Information that was once burdensome to obtain is now available at your fingertips. Development and utilization of computerized gadgets will support validation practices and processes for safe production, harvesting and processing of fresh fruits and vegetables, providing reassurance that the products you purchase and serve are safe. Advanced state-of-the-art technology will be a necessity from farm to fork — including regulatory agencies. Health inspections in many areas have already moved away from paper and are completed on tablets. Inspections are then uploaded to a website hosted by the state and can immediately be viewed by consumers. Computerization is no longer feared as it once was; automation must continue to evolve and meet society's demands.

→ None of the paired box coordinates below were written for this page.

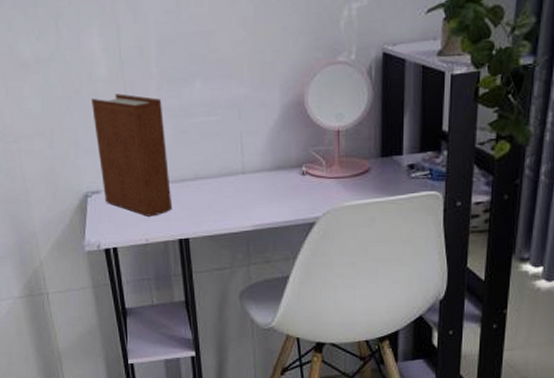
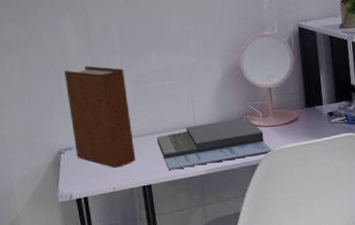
notebook: none [197,166,335,223] -> present [157,117,273,170]

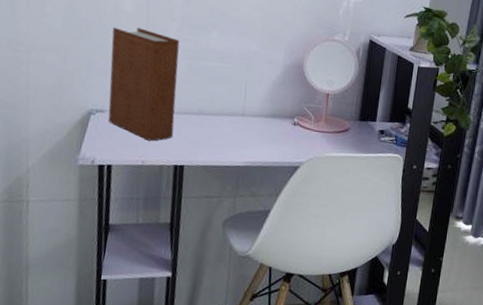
notebook: present [157,117,273,170] -> none [199,114,318,158]

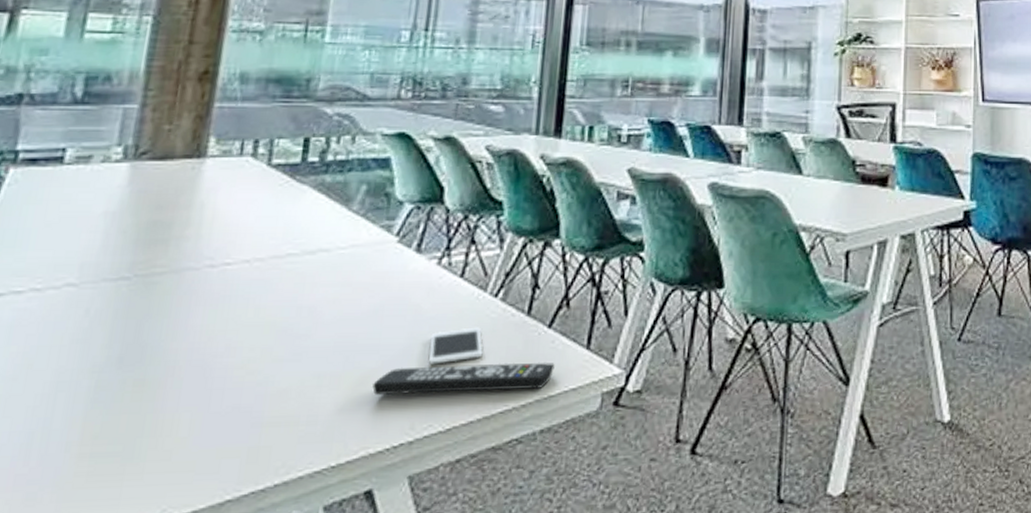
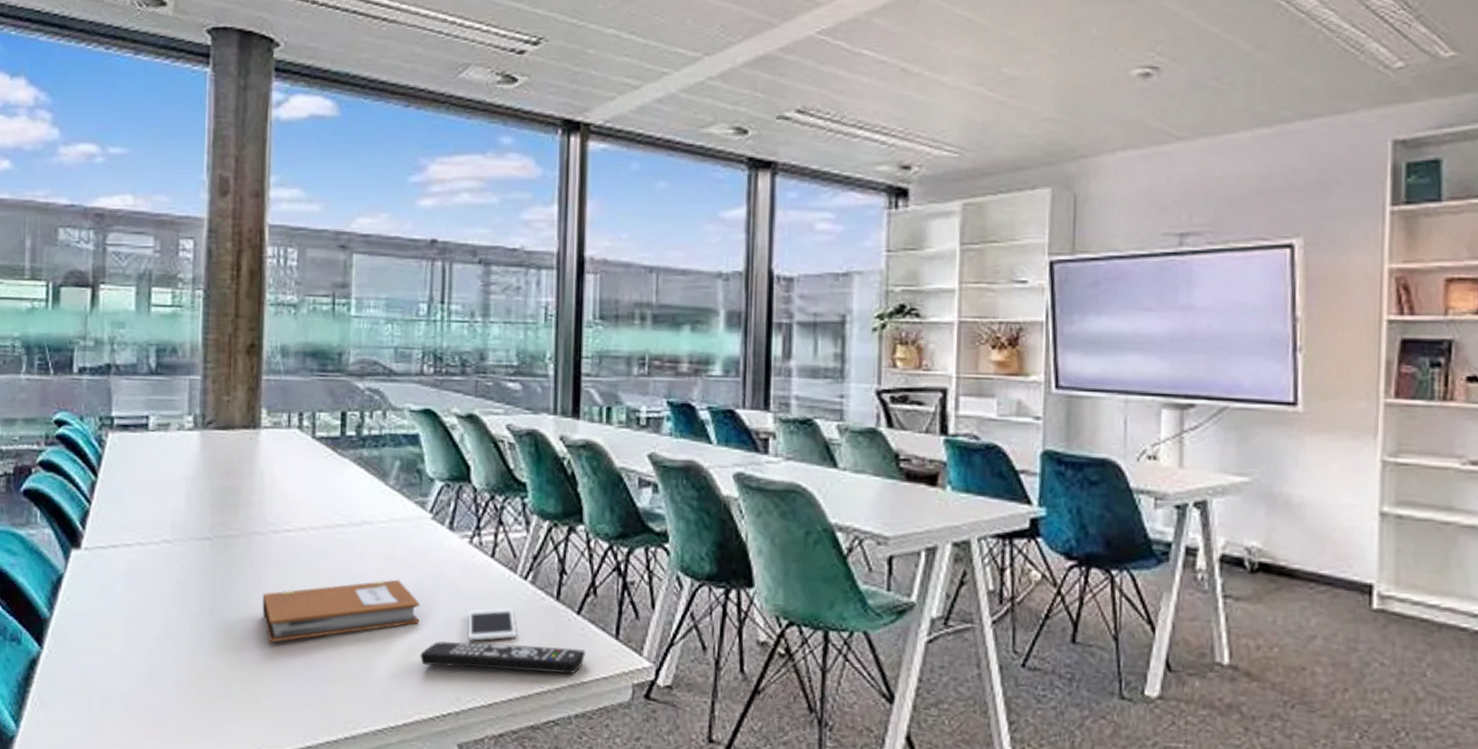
notebook: none [185,307,378,387] -> present [262,579,420,642]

The basis of FSMA is risk-based preventative control and Hazard Analysis. Within these processes, preventative measures must be put in place to be successful. The measure of success is minimizing future food safety issues. Operators must implement controls to identify hazards and continually monitor the performance of such controls, including record keeping, corrective action plans and tracking suppliers' compliance. All of this requires groundbreaking technology. It's likely that this new emphasis on prevention will lead to an increased presence of these requirements in the foodservice industry, as well as food production and processing.

Every year in the United States, 48 million cases of foodborne illnesses occur. That's 1 in 6 Americans; yet, it's 100 percent preventable. The foodservice industry is incredibly competitive. The organizations that will succeed, prosper and meet the new compliance standards are the ones that possess the most innovative technologies and methods to attain regulatory compliance without compromising efficiency or standards.